Section 655 of the Act also gives a great financial flash to the industry, especially for luminaire developers and manufacturers, through the Bright Tomorrow Lighting Prizes, totalling USD $20 million. As all good things that come in threes, so there are three prizes to be awarded.

The first $10 million is for the 60-Watt Incandescent Replacement Lamp Prize and will be awarded for a standard A19 form factor in a single contact medium screw base. It will have to produce minimum 900 lumens using less than 10 watts or an efficacy of 90 lm/watt or greater.

The CRI must be 90+ with a correlated color temperature (CCT) between 2750K and 3000K. Lumen maintenance must be 70% at 25000 hours. The lamp must also be available commercially by conventional channels.

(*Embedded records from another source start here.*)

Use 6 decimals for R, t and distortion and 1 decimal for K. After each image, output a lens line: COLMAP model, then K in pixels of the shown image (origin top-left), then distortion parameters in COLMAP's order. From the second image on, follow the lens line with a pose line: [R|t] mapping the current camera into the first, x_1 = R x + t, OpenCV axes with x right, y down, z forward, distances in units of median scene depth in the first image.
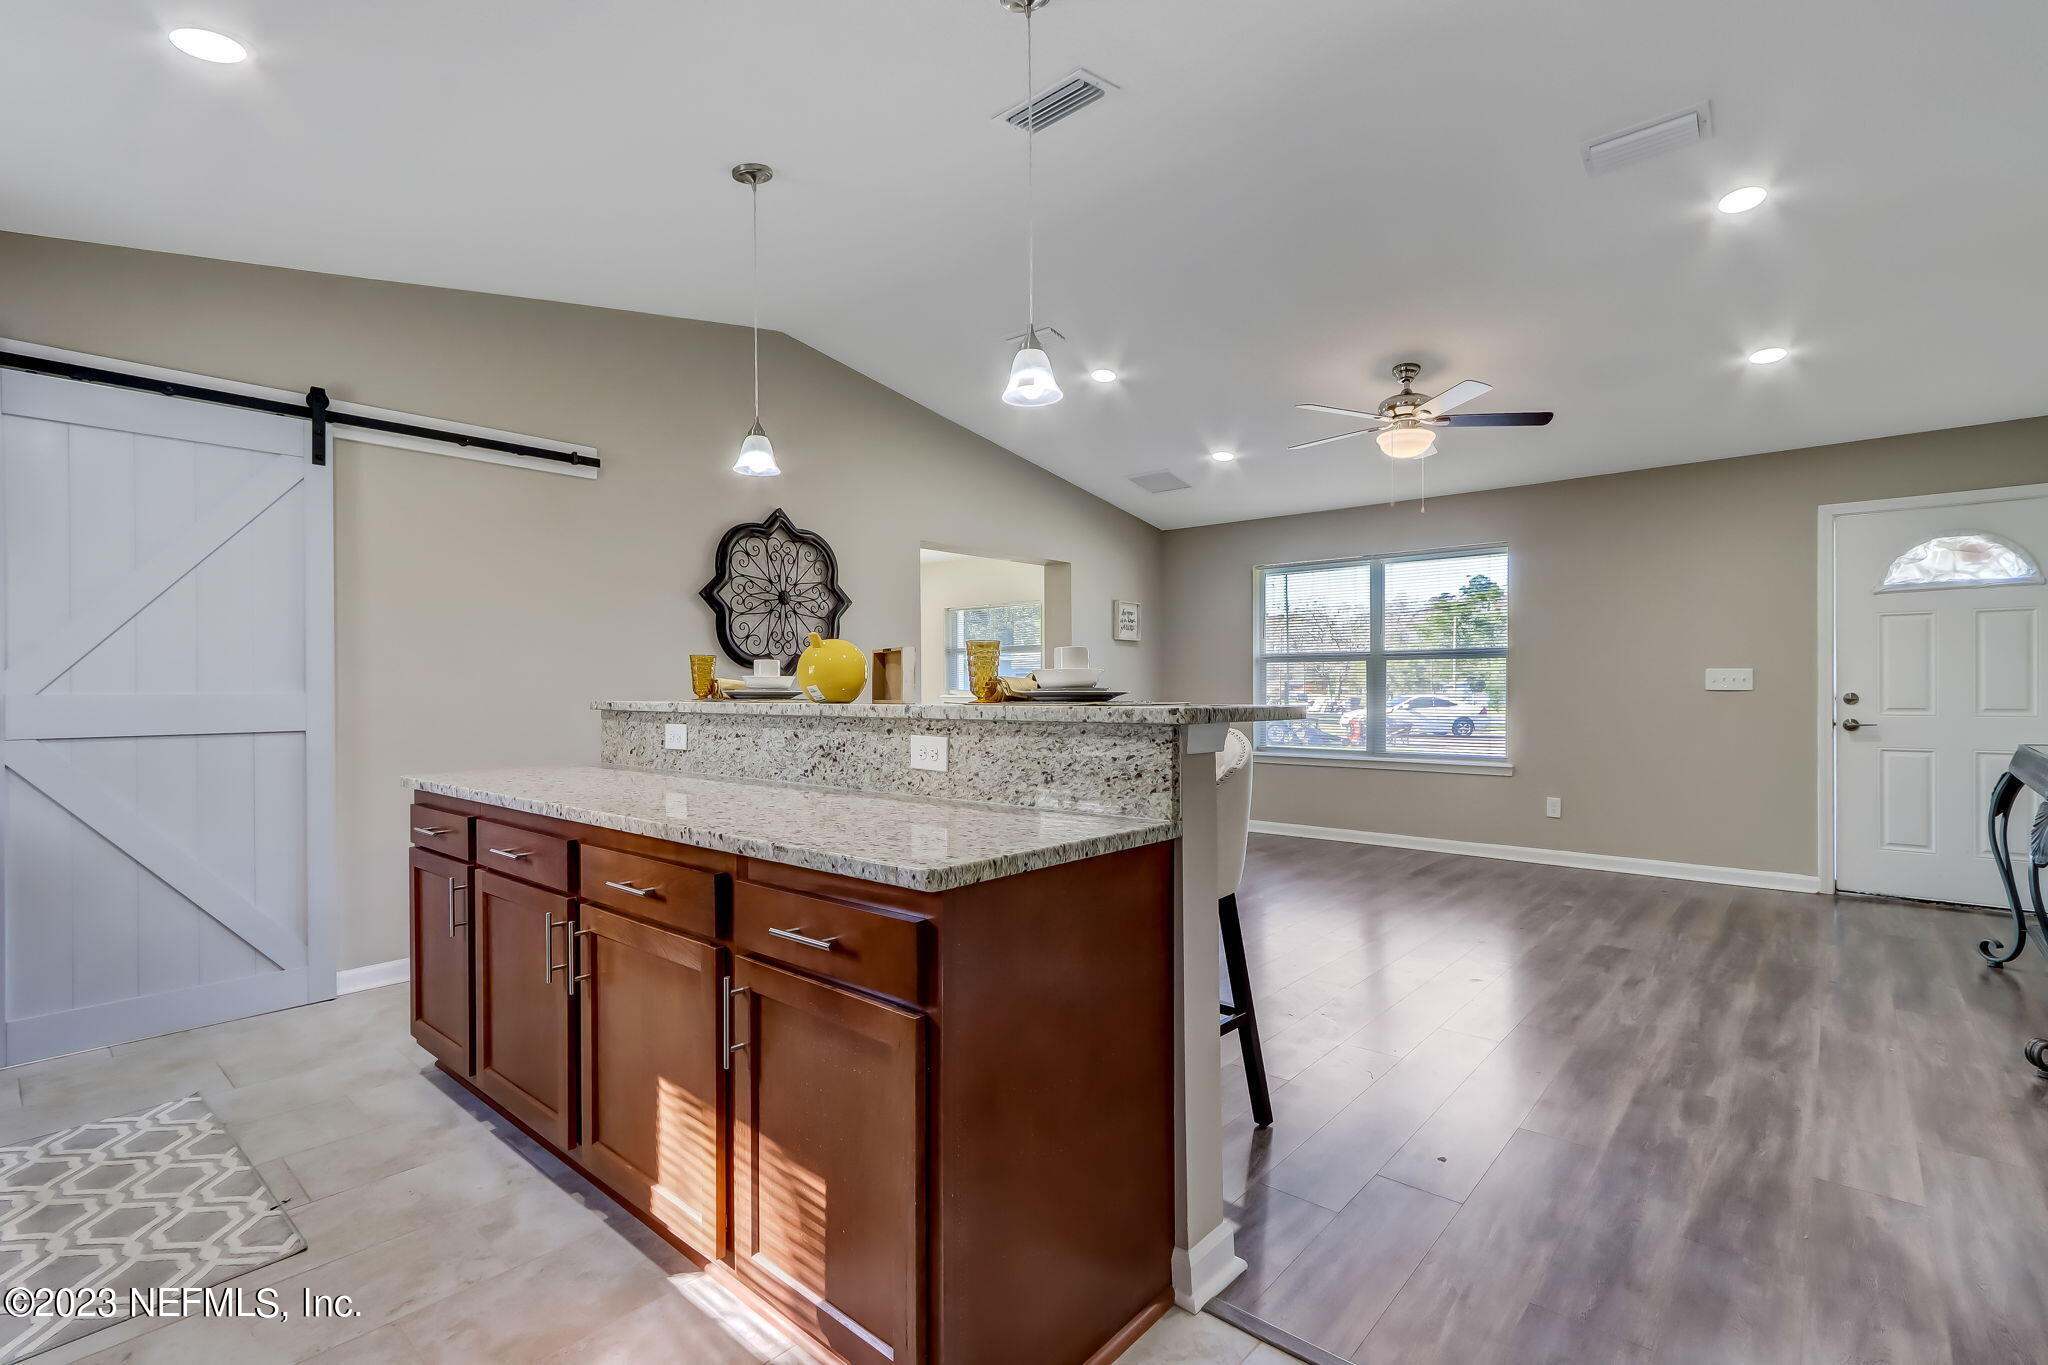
lens RADIAL K [[947.8, 0, 1024.6], [0, 947.8, 689.3], [0, 0, 1]] dist [0.001084, 0.001442]
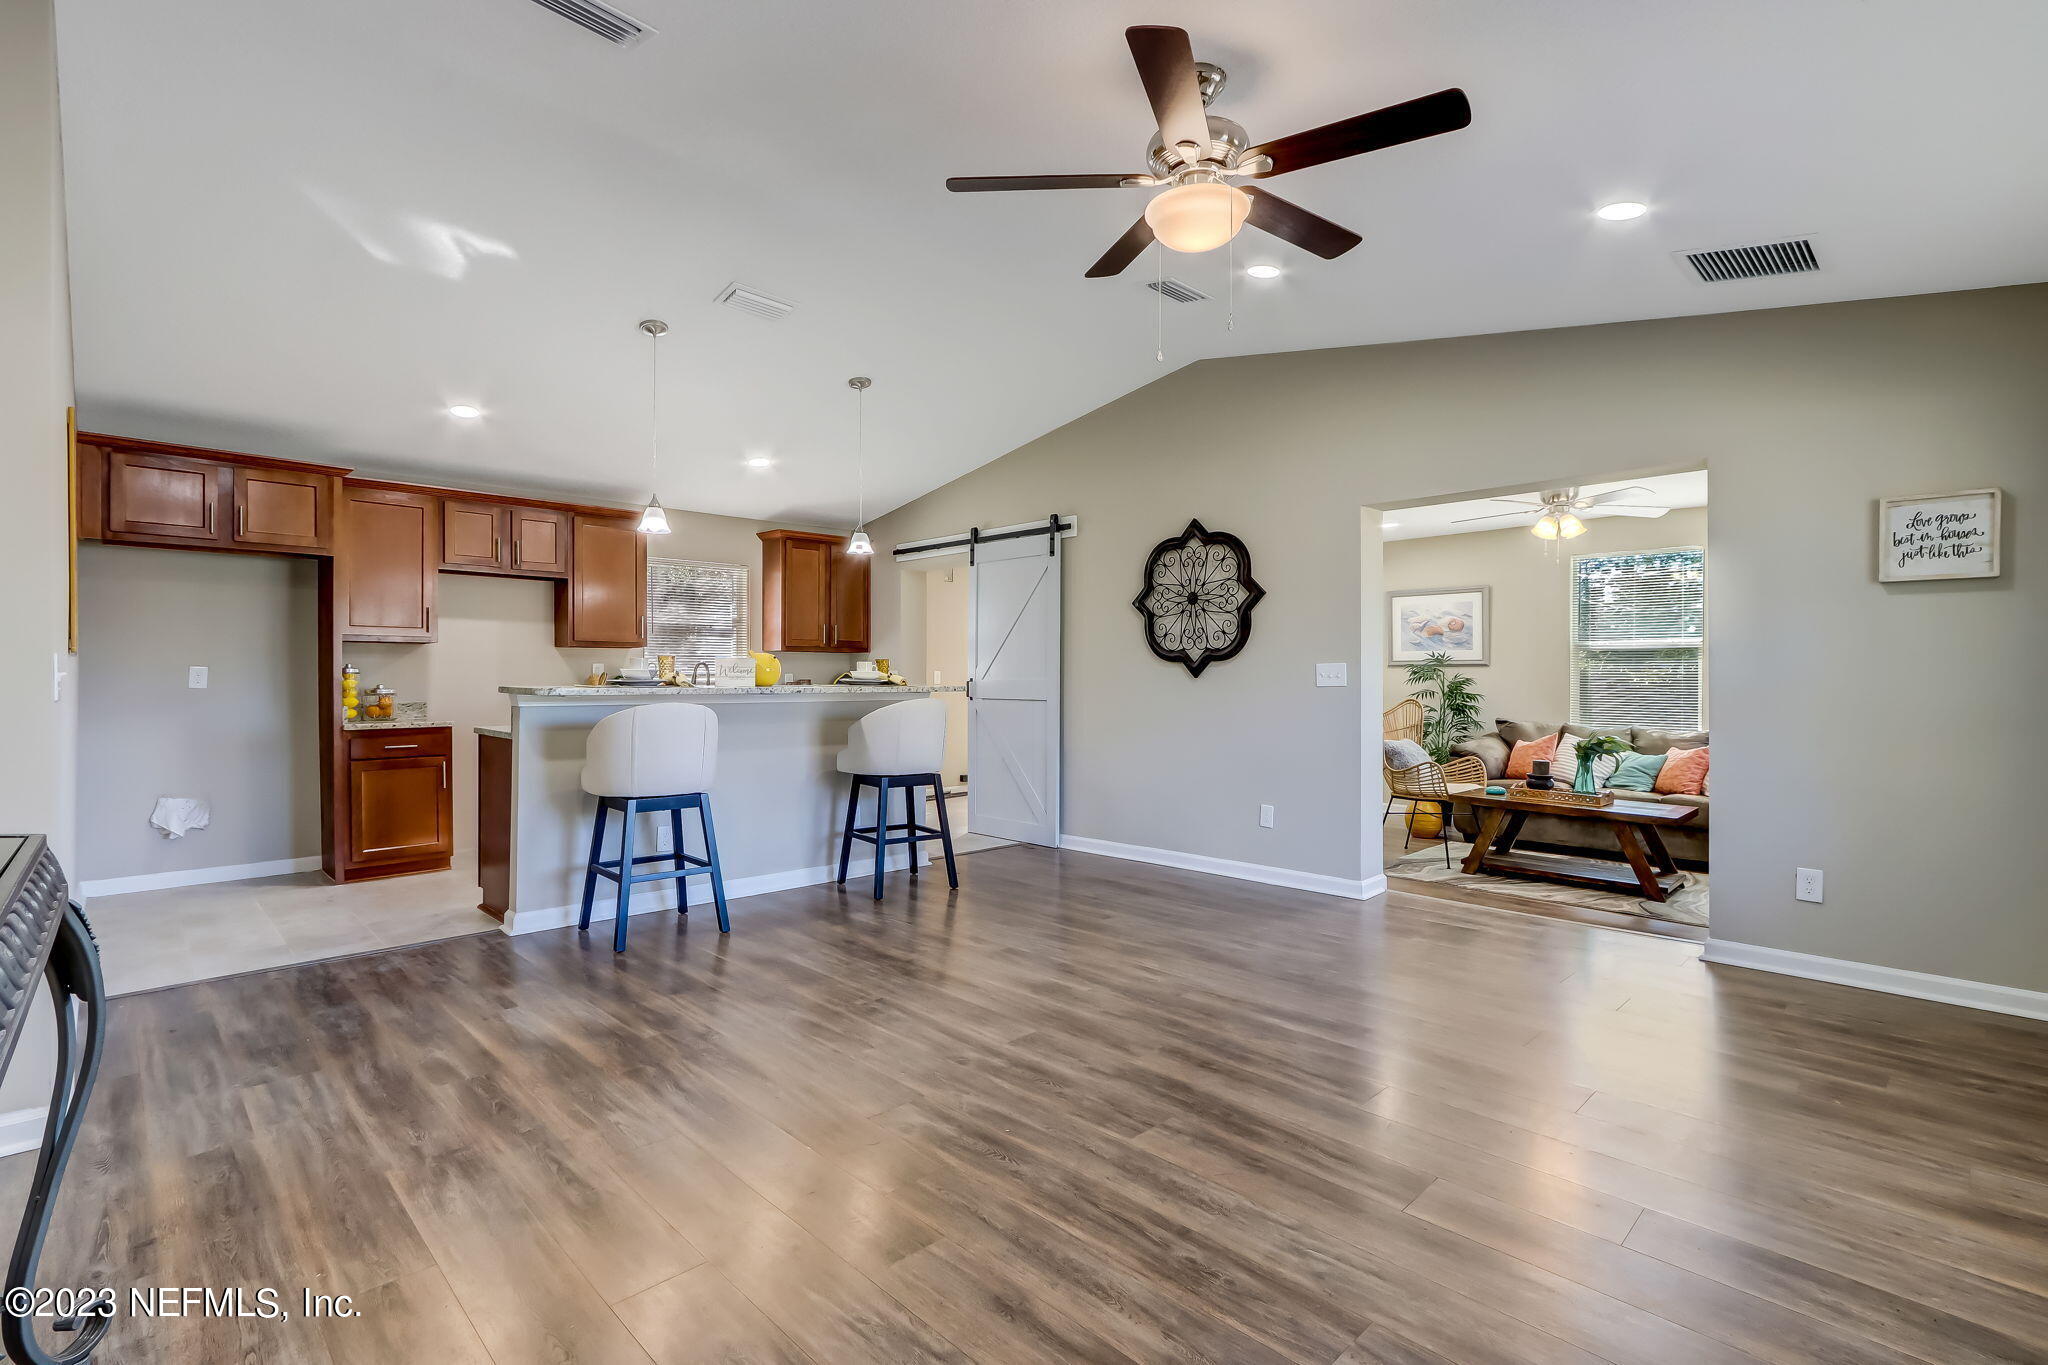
lens RADIAL K [[945.6, 0, 1024.0], [0, 945.6, 682.5], [0, 0, 1]] dist [-0.005500, 0.007614]
pose [[-0.082377, 0.011625, -0.996533, 1.467412], [-0.003629, 0.999922, 0.011964, -0.015697], [0.996595, 0.004602, -0.082329, 1.489129]]
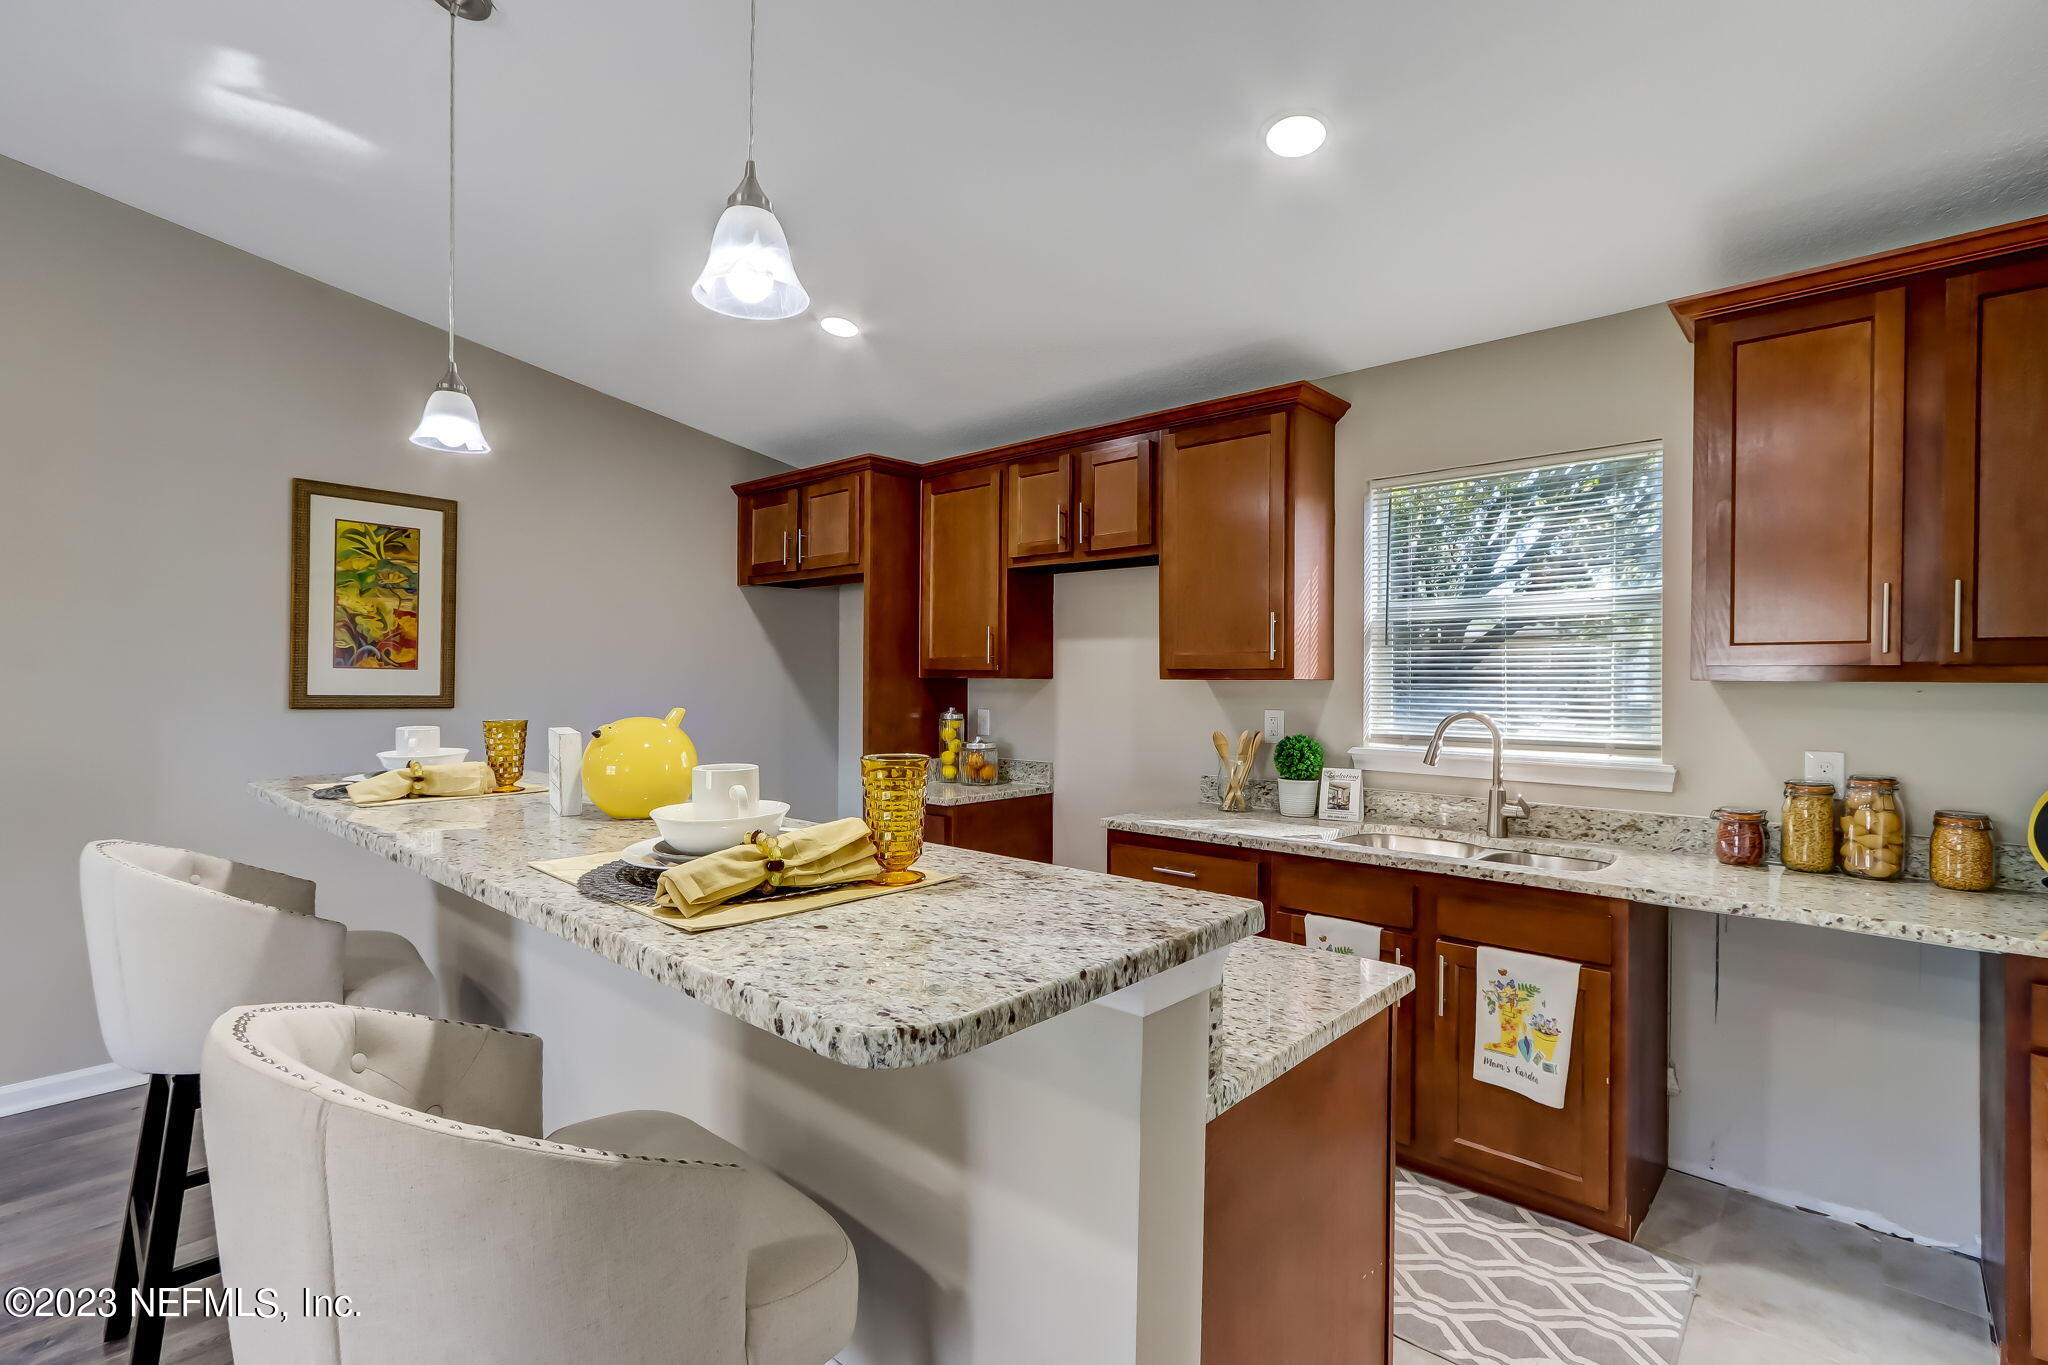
lens RADIAL K [[947.8, 0, 1024.6], [0, 947.8, 689.3], [0, 0, 1]] dist [0.001084, 0.001442]
pose [[-0.999803, -0.000823, 0.019849, -0.420259], [-0.000537, 0.999896, 0.014385, -0.071629], [-0.019859, 0.014372, -0.999699, 1.450134]]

A further $5 million will go for the PAR Type 38 Halogen Replacement Lamp Prize. This projector-type lamp must produce 1350 lumens with less than 11 watts, or an efficacy of 123 lm/watt or greater. All other criteria are the same as for the 60 W incandescent replacement.

The final $5 million is for the "wildcard award" - the 21st Century Lamp Prize. Produce 1200 lumens at an efficacy exceeding 150 lm/watt, with a CRI of 90 or greater and a CCT between 2800K and 3000K and take home the $5 million. As utility is essential, there will likely be some further direction regarding form factor.

The US Department of Energy will administrate the competition and this will likely keep Jim Brodrick's team busy as manufacturers race at light speed to the finish line to collect their bounty.

The only problem is that the Act still requires appropriation (i.e. the allocation of funding). At the US DoE SSL Workshop in Atlanta from January 29 to 31, Jim Brodrick of the DoE said, "I am confident that funding will be in place shortly,” adding, "We are ramping up for a May RFP (Call for Submissions).

The competition is essentially for US-based companies, and this as well as other terms will be spelled out in the RFP. As well, Brodrick said that an information session would be held for proponents that will further explain the Terms of Reference.

Brodrick was quite excited about the progress so far, and believes that the government is moving at light speed to support this endeavour. “The prizes will stimulate a lot of thinking and get a lot of publicity,” he said. “The prize specifications are challenging, and if someone wins they will certainly merit it, and the notoriety from winning,”

So how do standards and legislation play in this equation?

No matter what you legislate; the best way to transform a market is through adoption, either by the industry or the consumer. This is accomplished through awareness, education and action. When a solution becomes available at a reasonable price, the market will buy and in this case, LEDs will move forward regardless of legislation. One thing is for certain, this will be the proving ground that will employ the new ENERGY STAR criteria for SSL, long awaited and needed.

Brodrick concurred by saying, “The prizes are a way of getting that rolling in a formal public way. Sure, you can legislate standards and that’s fine, but the market can and will take off for the LED lamps regardless.”